In January 2018, Enumeral arranged a deal with Xoma Corporation, located in the San Francisco Bay Area, to sell its assets for , while concurrently filing for Chapter 11 bankruptcy.

== Platform ==

Enumeral's platform consists of various proprietary cellular libraries derived from target-specific immunized sources or from human patient donors. The platform has three main parts:

- Microengraving. This platform has its origins in work which Love et al. published in the journal Nature Biotechnology in 2006. Their foundational paper showed that it was possible to quickly capture a large mass of antibody-producing cells through engraved microarrays based on intaglio printing, where those arrays were carrying the secreted products of single cells. The Love group elaborated on the utility of this microengraving technology in 2008 in two key papers. In the first they applied it to PBMCs from a Type I diabetic patient and reported that a small percentage of CD19+ B cells were secreting proinsulin-reactive antibodies. In the second they showed how the technology could be used to describe the different kinds of antibodies produced during a multipart vaccination. In 2010 the Love lab demonstrated that its microengraving technology could be used to quantify the rates of secretion of up to four cytokines simultaneously released from individual viable primary immune cells, and that, among other things, primary T cells with specific profiles of secretion could be recovered and expanded in vitro. In 2011 the Love lab provided proof that microengraving would allow multiple fresh CD8+ T cells to be evaluated for their cytotoxic activity and cytokine secretion. A 2013 paper from the Love lab reported the use of microengraving in evaluating the expression of pro-angiogenic ELR+ CXC chemokines by colorectal tumor and stromal cells. The Love lab published a review on various single-cell technologies for monitoring immune systems, including the microengraving approach, in Nature Immunology in 2014.

- Checkpoint discovery. This technology allows new immune checkpoints in T cells to be discovered. It does so through the identification of small hairpin RNA molecules involved in the release of blocks on T-cell proliferation at the time of tumour antigen recognition. This technology was discovered in the laboratory of Dr Kai Wucherpfennig at the Dana–Farber Cancer Institute and was published in Nature in 2014. Kai Wucherpfennig currently serves on Enumeral's Scientific Advisory Board.

- Whole-exome sequencing. This technology, first unveiled in Nature Biotechnology in 2014, involves the sequencing of whole exomes of circulating tumor cells by means of cell enrichment and isolation, genomic amplification, library qualification and 'census-based' sequencing.
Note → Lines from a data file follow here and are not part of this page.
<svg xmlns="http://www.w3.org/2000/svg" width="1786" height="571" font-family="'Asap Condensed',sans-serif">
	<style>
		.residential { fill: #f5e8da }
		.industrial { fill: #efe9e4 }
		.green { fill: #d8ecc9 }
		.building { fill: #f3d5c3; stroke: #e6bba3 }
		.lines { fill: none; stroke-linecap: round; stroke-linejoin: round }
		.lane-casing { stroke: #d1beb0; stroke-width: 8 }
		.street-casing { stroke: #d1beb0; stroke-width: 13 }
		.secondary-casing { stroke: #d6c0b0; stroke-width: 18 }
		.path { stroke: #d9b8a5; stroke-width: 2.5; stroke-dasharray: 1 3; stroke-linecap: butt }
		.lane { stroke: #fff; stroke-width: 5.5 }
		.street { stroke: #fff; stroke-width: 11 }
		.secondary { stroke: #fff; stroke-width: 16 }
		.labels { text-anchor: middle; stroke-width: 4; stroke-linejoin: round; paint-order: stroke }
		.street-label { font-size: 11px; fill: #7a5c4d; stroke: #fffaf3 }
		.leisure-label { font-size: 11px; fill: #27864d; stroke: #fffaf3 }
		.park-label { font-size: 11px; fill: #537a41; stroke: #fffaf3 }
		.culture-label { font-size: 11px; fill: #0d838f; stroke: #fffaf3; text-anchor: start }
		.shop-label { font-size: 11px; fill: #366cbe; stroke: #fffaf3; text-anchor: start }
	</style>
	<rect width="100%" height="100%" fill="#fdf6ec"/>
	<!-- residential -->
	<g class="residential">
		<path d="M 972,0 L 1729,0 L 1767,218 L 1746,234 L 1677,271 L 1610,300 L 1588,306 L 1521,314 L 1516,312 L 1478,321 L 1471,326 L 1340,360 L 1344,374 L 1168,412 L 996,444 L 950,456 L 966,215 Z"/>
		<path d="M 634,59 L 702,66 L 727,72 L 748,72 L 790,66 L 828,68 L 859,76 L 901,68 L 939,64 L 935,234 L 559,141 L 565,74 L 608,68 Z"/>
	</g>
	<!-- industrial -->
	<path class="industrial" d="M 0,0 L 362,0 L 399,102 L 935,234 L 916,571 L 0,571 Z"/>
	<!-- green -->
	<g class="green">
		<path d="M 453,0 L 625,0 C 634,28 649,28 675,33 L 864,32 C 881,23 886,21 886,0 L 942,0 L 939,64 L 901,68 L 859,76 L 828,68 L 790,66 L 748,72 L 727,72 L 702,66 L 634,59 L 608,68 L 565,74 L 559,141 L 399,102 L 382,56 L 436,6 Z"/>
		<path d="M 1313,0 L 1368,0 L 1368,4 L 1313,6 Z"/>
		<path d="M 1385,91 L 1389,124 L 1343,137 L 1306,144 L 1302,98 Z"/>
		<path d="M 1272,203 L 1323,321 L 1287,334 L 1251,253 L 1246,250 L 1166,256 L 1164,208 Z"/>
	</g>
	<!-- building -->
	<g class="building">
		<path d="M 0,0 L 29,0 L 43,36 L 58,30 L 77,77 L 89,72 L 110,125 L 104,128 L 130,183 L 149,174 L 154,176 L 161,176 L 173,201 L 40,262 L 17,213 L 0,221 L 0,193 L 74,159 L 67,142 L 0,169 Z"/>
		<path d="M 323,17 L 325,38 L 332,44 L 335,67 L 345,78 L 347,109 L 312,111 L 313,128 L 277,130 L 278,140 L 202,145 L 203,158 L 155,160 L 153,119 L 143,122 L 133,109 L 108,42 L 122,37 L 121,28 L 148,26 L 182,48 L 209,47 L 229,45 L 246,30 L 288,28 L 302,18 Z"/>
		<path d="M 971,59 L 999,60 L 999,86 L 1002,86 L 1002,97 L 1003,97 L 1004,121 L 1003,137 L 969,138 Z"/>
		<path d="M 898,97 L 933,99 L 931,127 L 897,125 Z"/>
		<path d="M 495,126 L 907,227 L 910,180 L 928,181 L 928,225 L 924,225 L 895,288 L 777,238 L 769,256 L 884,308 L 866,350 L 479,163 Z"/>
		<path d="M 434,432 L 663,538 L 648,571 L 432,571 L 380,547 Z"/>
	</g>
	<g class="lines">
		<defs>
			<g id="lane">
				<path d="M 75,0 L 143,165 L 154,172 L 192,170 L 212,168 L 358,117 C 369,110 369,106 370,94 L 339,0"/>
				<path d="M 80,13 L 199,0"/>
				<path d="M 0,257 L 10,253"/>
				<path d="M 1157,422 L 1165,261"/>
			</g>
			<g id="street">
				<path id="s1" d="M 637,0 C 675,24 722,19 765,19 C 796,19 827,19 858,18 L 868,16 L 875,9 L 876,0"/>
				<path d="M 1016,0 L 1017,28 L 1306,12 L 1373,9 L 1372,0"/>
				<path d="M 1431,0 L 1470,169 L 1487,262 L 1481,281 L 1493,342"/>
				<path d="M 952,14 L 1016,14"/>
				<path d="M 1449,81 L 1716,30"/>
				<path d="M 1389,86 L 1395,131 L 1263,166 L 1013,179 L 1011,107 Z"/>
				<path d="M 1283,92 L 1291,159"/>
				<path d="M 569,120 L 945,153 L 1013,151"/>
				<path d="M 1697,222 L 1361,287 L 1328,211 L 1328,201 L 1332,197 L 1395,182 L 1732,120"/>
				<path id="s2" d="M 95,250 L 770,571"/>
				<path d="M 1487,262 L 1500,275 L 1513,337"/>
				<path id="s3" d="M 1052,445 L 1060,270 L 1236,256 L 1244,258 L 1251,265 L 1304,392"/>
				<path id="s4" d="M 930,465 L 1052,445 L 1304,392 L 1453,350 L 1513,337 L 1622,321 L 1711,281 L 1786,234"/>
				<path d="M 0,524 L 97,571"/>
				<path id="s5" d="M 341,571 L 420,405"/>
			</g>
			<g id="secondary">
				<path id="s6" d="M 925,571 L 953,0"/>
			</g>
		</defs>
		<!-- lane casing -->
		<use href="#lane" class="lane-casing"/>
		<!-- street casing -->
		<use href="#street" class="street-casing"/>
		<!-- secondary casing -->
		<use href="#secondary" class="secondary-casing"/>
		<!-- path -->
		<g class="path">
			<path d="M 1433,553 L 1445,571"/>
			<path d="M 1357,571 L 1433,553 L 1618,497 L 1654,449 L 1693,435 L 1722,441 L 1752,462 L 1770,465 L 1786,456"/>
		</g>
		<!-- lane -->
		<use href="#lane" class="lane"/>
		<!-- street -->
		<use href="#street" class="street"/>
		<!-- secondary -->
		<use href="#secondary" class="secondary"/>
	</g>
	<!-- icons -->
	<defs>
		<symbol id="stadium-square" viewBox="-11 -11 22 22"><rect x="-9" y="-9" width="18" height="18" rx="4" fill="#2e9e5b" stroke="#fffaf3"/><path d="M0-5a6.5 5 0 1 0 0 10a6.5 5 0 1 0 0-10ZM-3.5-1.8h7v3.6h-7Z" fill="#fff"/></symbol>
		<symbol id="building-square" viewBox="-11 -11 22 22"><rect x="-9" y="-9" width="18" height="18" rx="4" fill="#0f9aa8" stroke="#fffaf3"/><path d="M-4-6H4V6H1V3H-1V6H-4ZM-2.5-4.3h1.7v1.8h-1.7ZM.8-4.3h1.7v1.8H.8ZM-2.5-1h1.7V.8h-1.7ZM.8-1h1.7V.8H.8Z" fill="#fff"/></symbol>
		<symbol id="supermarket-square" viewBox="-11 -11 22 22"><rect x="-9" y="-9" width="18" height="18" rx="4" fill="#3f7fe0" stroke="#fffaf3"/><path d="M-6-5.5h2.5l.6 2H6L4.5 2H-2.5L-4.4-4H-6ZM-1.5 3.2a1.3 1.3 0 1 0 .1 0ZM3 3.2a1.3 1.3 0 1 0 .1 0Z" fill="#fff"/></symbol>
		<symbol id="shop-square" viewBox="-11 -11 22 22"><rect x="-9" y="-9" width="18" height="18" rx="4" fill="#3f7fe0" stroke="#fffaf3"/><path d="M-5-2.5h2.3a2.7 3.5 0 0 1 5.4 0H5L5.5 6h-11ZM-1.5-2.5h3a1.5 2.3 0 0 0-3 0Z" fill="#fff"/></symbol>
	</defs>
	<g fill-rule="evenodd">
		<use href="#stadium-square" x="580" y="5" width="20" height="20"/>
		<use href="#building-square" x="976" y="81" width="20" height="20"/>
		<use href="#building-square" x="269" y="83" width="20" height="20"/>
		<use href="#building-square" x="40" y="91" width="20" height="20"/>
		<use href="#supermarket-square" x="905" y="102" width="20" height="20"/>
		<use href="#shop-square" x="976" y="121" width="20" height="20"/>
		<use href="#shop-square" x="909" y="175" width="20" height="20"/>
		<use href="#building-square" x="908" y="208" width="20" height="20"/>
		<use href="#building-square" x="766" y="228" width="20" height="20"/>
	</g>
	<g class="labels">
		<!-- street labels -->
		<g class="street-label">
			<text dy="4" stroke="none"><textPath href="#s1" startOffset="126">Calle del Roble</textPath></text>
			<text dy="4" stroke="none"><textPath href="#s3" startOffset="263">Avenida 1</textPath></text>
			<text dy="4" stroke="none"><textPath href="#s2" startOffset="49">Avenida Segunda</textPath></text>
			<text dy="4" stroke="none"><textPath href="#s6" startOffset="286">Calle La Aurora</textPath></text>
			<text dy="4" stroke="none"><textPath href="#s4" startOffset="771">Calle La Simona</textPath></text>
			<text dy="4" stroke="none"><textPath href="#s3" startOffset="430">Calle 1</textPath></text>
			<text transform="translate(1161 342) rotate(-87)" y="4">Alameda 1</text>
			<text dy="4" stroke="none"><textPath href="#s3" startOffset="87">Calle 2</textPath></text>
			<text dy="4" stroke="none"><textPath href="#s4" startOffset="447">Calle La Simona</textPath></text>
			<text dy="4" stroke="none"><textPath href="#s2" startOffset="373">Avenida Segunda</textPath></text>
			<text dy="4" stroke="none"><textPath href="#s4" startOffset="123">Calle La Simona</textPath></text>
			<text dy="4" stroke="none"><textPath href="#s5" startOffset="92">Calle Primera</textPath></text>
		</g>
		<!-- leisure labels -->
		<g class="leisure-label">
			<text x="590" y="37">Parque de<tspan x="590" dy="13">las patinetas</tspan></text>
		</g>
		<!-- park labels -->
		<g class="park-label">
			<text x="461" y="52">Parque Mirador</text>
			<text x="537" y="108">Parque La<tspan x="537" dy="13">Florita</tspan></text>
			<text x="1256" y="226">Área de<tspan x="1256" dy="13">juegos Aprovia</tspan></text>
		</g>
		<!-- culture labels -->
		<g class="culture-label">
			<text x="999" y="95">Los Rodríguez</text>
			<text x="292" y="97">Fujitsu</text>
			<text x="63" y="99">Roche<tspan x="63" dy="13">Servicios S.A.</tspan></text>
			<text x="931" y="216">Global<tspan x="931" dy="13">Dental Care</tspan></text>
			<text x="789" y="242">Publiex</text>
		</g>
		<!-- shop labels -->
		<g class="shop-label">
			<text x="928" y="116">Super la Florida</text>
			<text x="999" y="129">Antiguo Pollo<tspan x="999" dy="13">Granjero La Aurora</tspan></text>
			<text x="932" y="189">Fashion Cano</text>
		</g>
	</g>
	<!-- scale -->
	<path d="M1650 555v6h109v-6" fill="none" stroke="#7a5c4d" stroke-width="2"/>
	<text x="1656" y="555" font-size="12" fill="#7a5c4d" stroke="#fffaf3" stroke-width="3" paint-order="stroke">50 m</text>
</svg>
== Anti PD-1 antibodies ==

An early commercial interest of Enumeral has focused on PD-1, currently targeted by two FDA-approved monoclonal antibody drugs - Keytruda, from Merck & Co., and Opdivo, from Bristol-Myers Squibb. In 2015 Enumeral reported that it had used its platform to raise anti-PD-1 antibodies that did not compete with Keytruda or Opdivo for binding to PD-1, nor did they appear to compete with PD-1's ligand, PD-L1. These potentially allosteric antibodies also produced more interferon gamma and showed dose-dependent increases in T cell CD25 expression. Further, Enumeral's antibodies caused higher T cell activation in ex vivo human assays than the currently marketed anti-PD-1 antibodies and, in that same setting, in combination with one of the marketed antibodies, could elicit an additive effect on T cell activation. Enumeral expects to take an anti-PD-1 antibody into clinical testing in 2016.

== Merck collaboration ==

In December 2014 Enumeral announced a collaboration with Merck & Co. in which the two companies would use the Enumeral platform to interrogate the tumor microenvironment in colorectal cancer tissues obtained directly from patients, with the aim of identifying functional cellular responses to Merck-developed immuno-oncology products. In September 2015 Enumeral announced that the Merck collaboration had achieved its first milestone, enabling Enumeral to receive a milestone payment from Merck.